La obra data de mediados de los años ochenta del siglo pasado y es fruto de un maridaje entre luces de plata y de pixel. Editadas de manera digital para esta ocasión, las fotos en su origen fueron tomadas con cámara analógica, en blanco y negro y sin recurrir a la luz artificial. Al autor le bastó la escasa luz natural que tímidamente se colaba desde el callejón a la cantina por una puertecilla abatible de dos hojas, que hacía las veces de un gran obturador. Entre el fotógrafo y la pequeña puerta se estableció un convenio: ella se abriría dejando pasar la luz y entonces él dispararía.
Para cruzar la frontera entre el callejón y la cantina bastaba empujar la puertecilla que se interponía como una paradoja sin solución en su vaivén. Corrido el telón, se abría a la vista un espectáculo irreverente, barroco, cuyo lenguaje pletórico daba muestra de su horror al vacío. Era aquella una atmósfera teatral, un juego de luces y sombras, una danza de resaca y ebriedad. Hombres haciendo a las cosas, cosas moldeando a los hombres.
Adosada al muro sur de la cantina, la contrabarra se erigía a modo de retablo con un gran espejo como fondo. Al centro, un gallito ya difunto y disecado, encerrado en un corral luminoso de neón, había dejado de cantar las victorias sucesivas de las horas. Encabezaba un programa iconográfico compuesto de vasos, copas, botellas y almanaques, además de una comparsa de reflejos de hombres y más cosas.
Entre la barra y la contra barra, el cantinero en turno hacía de terapeuta y confidente, médico de almas ebrias y cautivo espectador. Ante sus ojos se celebraba una asamblea de voluntades cada día, un foro de impulsos vitales en debate. Decía haber visto deponer las armas a la sobriedad rendida ante el empuje apasionado de la ebriedad. Afirmaba poder escuchar el crepitar del fuego al hervir pasiones y razones a la par.
Bajo la luz precaria y en abonos de “El gallito”, los bebedores, hechos de carne y de palabras, de relatos, se topan el uno con el otro en una especie de patio colectivo, en una gota de agua con forma de cantina. Rastreadores de paraísos y míticas edades de oro ya perdidos, llevan a cuestas la nostalgia respectiva y lidian claroscuros minotauros con bordadas faenas en sus sueños. “Ojos de perro, corazón de ciervo”, dijo Platón de los bebedores.

USO DE LA INFORMACIÓN
• 1. Resuma en dos oraciones el texto sobre las fotografías tomadas en la cantina.
• 2. Conteste brevemente estas preguntas sobre el texto de la cantina:
(a) ¿Por dónde se colaba la luz natural que aprovechó el autor?
(b) ¿Qué servía de fondo a la contrabarra?
(c) ¿Qué dijo Platón de los bebedores?
• 3. Prosiga el texto sobre la cantina a partir de su última oración.
El material no tiene relación alguna con lo que aquí se solicita.

CONTENIDO DE DATOS
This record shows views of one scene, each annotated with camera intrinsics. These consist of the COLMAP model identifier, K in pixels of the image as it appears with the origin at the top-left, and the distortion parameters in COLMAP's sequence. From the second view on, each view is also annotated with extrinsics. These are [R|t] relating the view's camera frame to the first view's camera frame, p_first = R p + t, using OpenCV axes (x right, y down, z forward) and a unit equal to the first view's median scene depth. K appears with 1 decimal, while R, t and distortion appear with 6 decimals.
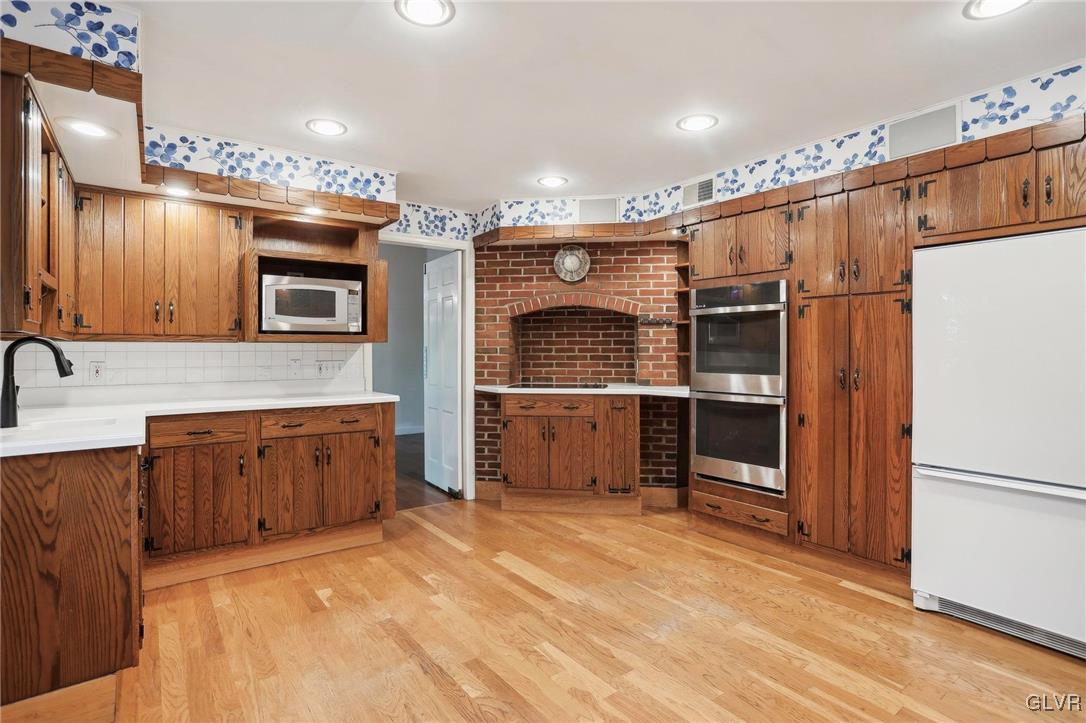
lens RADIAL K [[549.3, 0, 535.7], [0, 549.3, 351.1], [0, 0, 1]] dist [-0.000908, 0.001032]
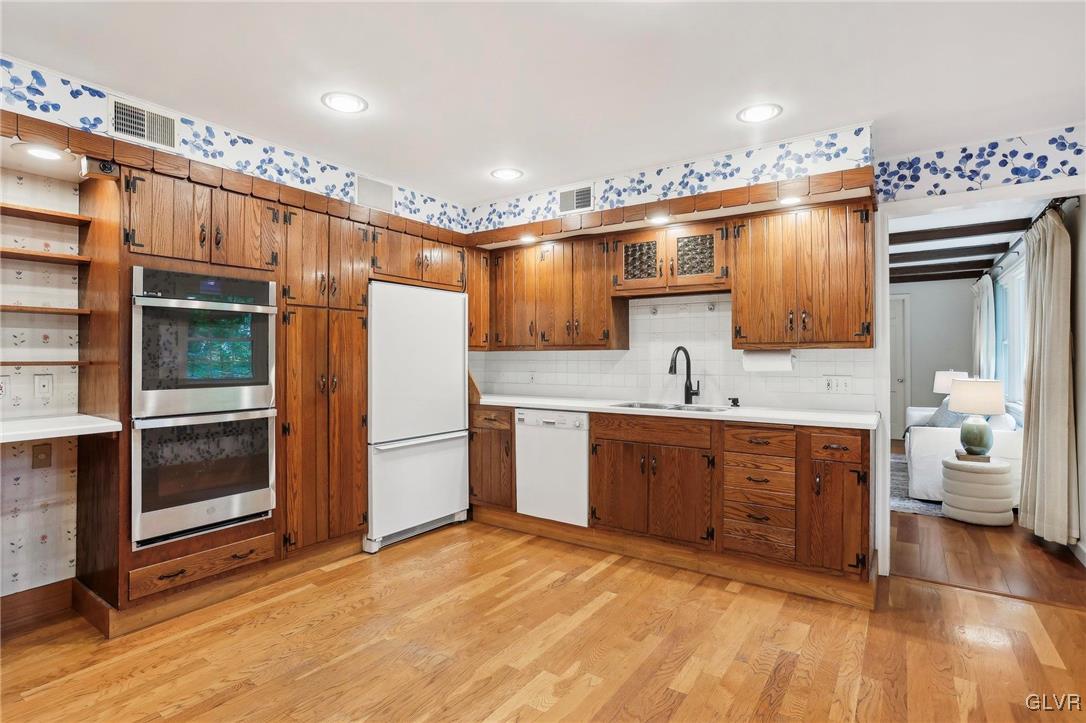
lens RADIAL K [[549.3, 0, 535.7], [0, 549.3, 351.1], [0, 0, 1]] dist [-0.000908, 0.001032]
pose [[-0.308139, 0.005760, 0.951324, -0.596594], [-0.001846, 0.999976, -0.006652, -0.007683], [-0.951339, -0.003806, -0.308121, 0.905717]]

RESPUESTAS EN ORDEN
• 1. Las fotografías, tomadas a mediados de los años ochenta con cámara analógica, en blanco y negro y solo con la luz natural que entraba por una puertecilla abatible de dos hojas, fueron editadas digitalmente para esta ocasión. En ellas la cantina aparece como un espectáculo teatral de luces y sombras, con una contrabarra a modo de retablo encabezada por un gallito disecado, un cantinero que hace de terapeuta y confidente, y bebedores que llevan a cuestas su nostalgia.

• 2.
(a) Por una puertecilla abatible de dos hojas que daba al callejón.
(b) Un gran espejo.
(c) «Ojos de perro, corazón de ciervo».

• 3.
Cruzan por las gargantas sedientas, buches de jugo rasposo llegado del agave con cuerpo de mezcal o de tequila, tragos de cerveza espumosa nativa de la malta o la cebada, sorbos de ron mezclado con burbujas de agua mineral, entre otros brebajes de menor consumo. Un mosaico diverso y plural parece dar forma a los bebedores: los hay que son carniceros, puesteros o cargadores; otros parecen vagos, estudiantes o profesores, los menos vienen del campo y uno que otro es artesano. No hay color en la piel, no hay edad en la carne, cada cabeza es un mundo, no hay mejores ni peores, no hay escala universal.
A cambio de unos tragos de tequila, un asiduo bebedor de la cantina pintó un mural que parecía ventana, con un gallito y el caserío de la ciudad posando como modelos. Otro escribió un poema y un ensayo sin hilos ni costuras acerca del concierto cacofónico escuchado en una heroica resaca. Alguno bordó faenas que nunca llevó a la arena.
La sinfonola traga monedas y vocifera. Boleros, corridos y polkas vienen y van. Corren los dedos sobre las cuerdas, las teclas y los botones, las baquetas arrancan el ritmo al cuero de la tarola entre el ruido de los vasos y las copas chocando, los líquidos que caen y los hielos crujiendo.
Bajo una lámpara sin luz, desde la mesa del rincón, un poeta y campesino ya llegado a la embriaguez pide que le toquen la que se fue. Por otras monedas, un arpa y un ángel comparten la afinación y en cantos entonan los versos completos de una toma acontecida en la historia de la ciudad. Tras beber el penúltimo trago y abatir con el pecho las hojas de la puertecilla, abandona “El gallito” y enfila sin rumbo por la noche y su callejón.